Help Routing forms

    Routing forms overview

    A routing form is a short questionnaire you put in front of people before they book. Based on their answers, 42min sends each person to a different place — an event type's booking page, an external URL, a message, or even another routing form. It's how you make sure a 500-person company talks to your enterprise rep and a solo founder gets your self-serve link. Manage forms from Routing Forms.

    What it is

    A routing form has three parts:

    1. Fields — the questions you ask (dropdowns, text, number, checkboxes, email, phone…). See Building a form.
    2. Rules — evaluated top to bottom; the first rule whose conditions match the person's answers wins. See Routing rules.
    3. A fallback — a mandatory last rule for everyone who matched nothing else, so no one hits a dead end.

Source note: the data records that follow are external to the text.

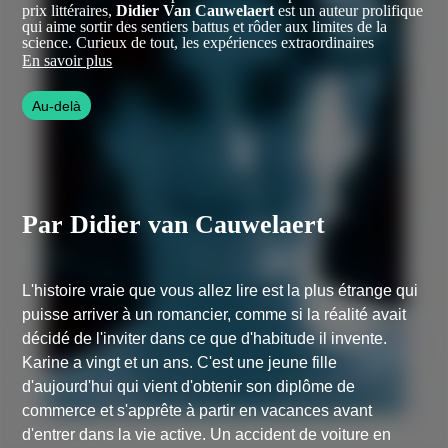
prix littéraires,
Didier Van Cauwelaert
est un auteur prolifique
qui aime sortir des sentiers battus et rôder aux limites de la
science. Curieux de tout, les expériences extraordinaires
l’inspirent et ses romans abordent les thèmes des expériences de
En savoir plus
mort imminente, des sorties hors du corps, des rêves, du
magnétisme ou encore du chamanisme. Didier van Cauwelaert
Au-delà
a également travaillé pour le cinéma en tant que scénariste, et a
réalisé deux films.
Par Didier van Cauwelaert
L'histoire vraie que vous allez lire est la plus étrange qui
puisse arriver à un romancier, comme si la réalité avait
décidé de l'inviter dans ce que d'habitude il invente.
Karine a vingt et un ans. C'est une jeune fille
d'aujourd'hui qui vient d'obtenir son diplôme de
commerce et s'apprête à partir en vacances avant
d'entrer dans la vie active. Un accident de voiture en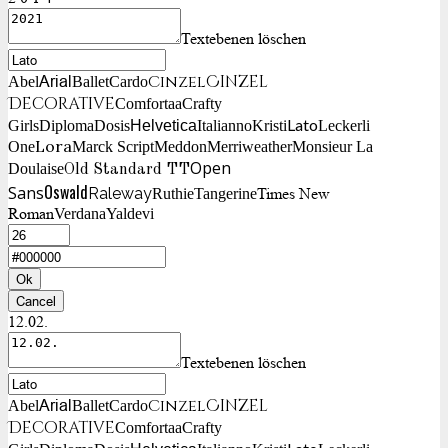
Textebenen löschen
Cinzel
Cinzel
Arial
Abel
Ballet
Cardo
Decorative
Comfortaa
Crafty
Lato
Girls
Diploma
Dosis
Helvetica
Italianno
Kristi
Leckerli
Lora
One
Marck Script
Meddon
Merriweather
Monsieur La
Open
Doulaise
Old Standard TT
Oswald
Sans
Raleway
Times New
Ruthie
Tangerine
Roman
Verdana
Yaldevi
Ok
Cancel
12.02.
Textebenen löschen
Cinzel
Cinzel
Arial
Abel
Ballet
Cardo
Decorative
Comfortaa
Crafty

    When someone submits the form, 42min finds the matching rule and forwards them to its destination. The form has its own public URL (42min.us/routing/<slug>) and you can also reach a routing form from another routing form, chaining them.

    Each form's card shows its public link, how many fields and rules it has, the response count, and a link to its analytics.

    When to use it

    • Inbound leads should go to different reps (by company size, region, product).
    • A "Contact us" link that needs to triage before booking — sales vs support vs partnerships.
    • You want a public link that asks one or two qualifying questions and then shows a booking page.

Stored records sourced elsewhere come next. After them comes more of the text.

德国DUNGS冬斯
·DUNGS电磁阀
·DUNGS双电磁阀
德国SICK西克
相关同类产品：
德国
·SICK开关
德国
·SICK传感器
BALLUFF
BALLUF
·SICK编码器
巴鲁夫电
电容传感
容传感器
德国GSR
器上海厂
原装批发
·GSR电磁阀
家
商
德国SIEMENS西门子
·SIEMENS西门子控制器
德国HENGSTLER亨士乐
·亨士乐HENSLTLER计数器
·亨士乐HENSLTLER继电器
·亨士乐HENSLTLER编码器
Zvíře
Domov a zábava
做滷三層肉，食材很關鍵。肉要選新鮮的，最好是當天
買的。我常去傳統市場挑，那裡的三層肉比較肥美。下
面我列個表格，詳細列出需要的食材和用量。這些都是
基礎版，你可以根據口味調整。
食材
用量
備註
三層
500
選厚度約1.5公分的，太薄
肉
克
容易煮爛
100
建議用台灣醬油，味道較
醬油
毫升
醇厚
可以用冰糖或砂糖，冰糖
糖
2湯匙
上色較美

    If everyone who clicks should book the same meeting with the same person, you don't need a routing form — just share an event type link.

    How to do it

    1. Open Routing Forms → New Routing Form.
    2. On Fields, add your questions — see Building a form.
    3. On Rules, add rules from most specific to least, and set the fallback — see Routing rules.
    4. Pick each rule's destination.
    5. Save and share 42min.us/routing/<slug>. Watch submissions on the form's Responses tab and in Analytics → Routing.

    Common pitfalls

    • No fallback. Every form needs a catch-all rule. If a person's answers match no specific rule, the fallback decides where they go — make it something sensible (often your general intro-call event type).
    • Rules in the wrong order. First match wins — put narrow conditions above broad ones, or the broad rule will swallow everyone first.
    • Asking too much. Each extra question costs you submissions. Ask only what you need to route correctly; collect the rest on the booking form afterwards.